▶ **练习目标**:
下面这段谈戏曲团圆结局的文字里，用书名号标出的剧目一共有哪些？请全部列出，重复的只写一次。

从女主人公李秀英性格上看,也不一定要发展到抑郁而死的结局。在原本中,李秀英这个人物除了善良外,比较具有反抗性,不是一个被封建礼教思想紧紧束缚的懦弱的妇女。比如满月回门,王玉林逼着她当天从娘家归来,知道丈夫对自己的态度并没有改变的时候,她想:“奴若知他心不改,要在娘家住几天。如今回到王家内,懊悔不听娘亲言。”在“三盖衣”一场中,李秀英给王玉林盖衣,是因为“他虽待奴不好,婆婆总是不错呀”,“唯恐冻坏少年人”,“你虽待奴无情,我总对你真心呀”;并不是“想我出嫁之时,母亲再三教导,要我到了婆家,孝顺公婆,敬重丈夫”。她是一个识大体、明是非、有情有义、知爱知恨的女人,而不是一个只懂得按照封建礼教行事的顺命者。到“送凤冠”一场,她完全站在正义者的地位,对丈夫进行了斥责,把隐蔽在男人灵魂深处的自私心理揭露出来,使王玉林自惭形秽、无地可容。我想人民创造了李秀英这个典型人物,她的人民性主要表现在这一方面。最后,李秀英答应了与王玉林和好,也不会伤害这个人物的性格。从剧本中看,李秀英答应和好,既不是贪图丈夫的凤冠霞帔,也不是“嫁鸡随鸡”,只好如此;一则王玉林不是存心作恶,而是上了别人的圈套,二来知道错误,他也认错赔罪,度情揆理,也还有情可原之处。所以李秀英的答应和好,只是出于人情,不是性格上的软弱、动摇和妥协。老本中李秀英提出王玉林娶冬梅(丫鬟)作二房为和好的条件,那是不好的,应该删去。

《碧玉簪》的“团圆”,不但不是妥协,而且是把剧本主题思想的积极性发挥到了应有的高度。这类悲喜剧是不必一定改成悲剧的。

应该把《琵琶记》、《荆钗记》、《碧玉簪》的团圆,与《临江驿》、《金玉奴棒打薄情郎》的团圆区别开来,不能一律视之为调和矛盾。像赵五娘、钱玉莲那种坚贞不移、经过九死一生得来的团圆,应该看作是她们斗争的胜利。它的意义,并不比那种让好人毁灭来暴露社会罪恶的悲剧意义小;蔡伯喈、王玉林虽有错误,但并非存心作恶,而且知错认错,让他们得到团圆,也有和坏人区别、鼓励为善的作用,未尝没有教育意义。我们民族的心理,要求善恶分明——好人得到胜利,坏人得到惩罚。这种民族心理的特点,必然反映到文学艺术中来。所以像《白蛇传》、《梁祝》这样的大悲剧,还有“毁塔”与“化蝶”的结尾,这绝不是什么虚伪的光明尾巴,而是人民希望善良的人们有美好结果的愿望,使这一愿望得到实现的意志。在戏剧文学的领域里面,我们必须尊重这种民族心理的传统,某些外国戏剧的规律,我们可以借鉴学习,不能硬套在我们每个戏曲剧目的头上。文学艺术是一种复杂的社会现象,形成一个民族的文学,一定包括这个民族的语言、心理特征、道德观念、风俗习惯等在内,离开这些,就会失去民族的特色和光彩。

已存数据条目:
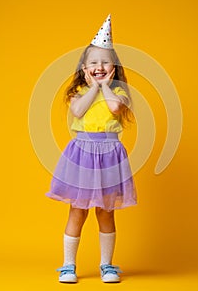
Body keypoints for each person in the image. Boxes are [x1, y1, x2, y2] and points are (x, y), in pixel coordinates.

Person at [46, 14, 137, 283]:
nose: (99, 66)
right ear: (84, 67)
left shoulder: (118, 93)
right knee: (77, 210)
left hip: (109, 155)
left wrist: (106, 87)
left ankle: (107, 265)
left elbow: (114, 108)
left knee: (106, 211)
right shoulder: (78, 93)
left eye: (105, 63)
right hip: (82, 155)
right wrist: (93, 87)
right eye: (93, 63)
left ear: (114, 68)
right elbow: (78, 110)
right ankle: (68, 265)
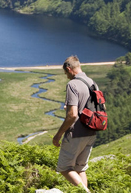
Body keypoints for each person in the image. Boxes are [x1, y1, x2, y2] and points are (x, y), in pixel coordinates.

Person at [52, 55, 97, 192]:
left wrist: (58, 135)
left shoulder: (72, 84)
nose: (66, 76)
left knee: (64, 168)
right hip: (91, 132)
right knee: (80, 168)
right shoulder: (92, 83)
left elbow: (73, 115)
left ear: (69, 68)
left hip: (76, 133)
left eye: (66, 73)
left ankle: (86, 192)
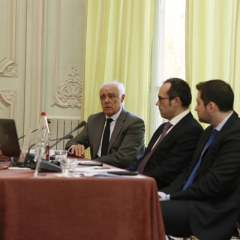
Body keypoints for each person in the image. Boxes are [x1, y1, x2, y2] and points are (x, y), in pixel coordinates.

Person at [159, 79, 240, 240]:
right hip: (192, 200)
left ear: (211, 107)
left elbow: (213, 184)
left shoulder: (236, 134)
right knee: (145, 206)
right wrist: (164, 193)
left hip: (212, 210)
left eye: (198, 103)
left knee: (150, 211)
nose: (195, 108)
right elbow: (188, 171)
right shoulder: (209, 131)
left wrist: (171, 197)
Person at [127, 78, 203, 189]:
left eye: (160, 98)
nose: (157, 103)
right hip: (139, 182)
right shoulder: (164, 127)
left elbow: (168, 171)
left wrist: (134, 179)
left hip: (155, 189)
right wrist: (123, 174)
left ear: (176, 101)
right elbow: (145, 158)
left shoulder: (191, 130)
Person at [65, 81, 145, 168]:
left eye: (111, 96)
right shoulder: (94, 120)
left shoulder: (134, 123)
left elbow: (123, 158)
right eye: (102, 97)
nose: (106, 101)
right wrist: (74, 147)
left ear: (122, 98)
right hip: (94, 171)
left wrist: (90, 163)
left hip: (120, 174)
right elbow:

▶ **任务解答**:
《碧玉簪》、《琵琶记》、《荆钗记》、《临江驿》、《金玉奴棒打薄情郎》、《白蛇传》、《梁祝》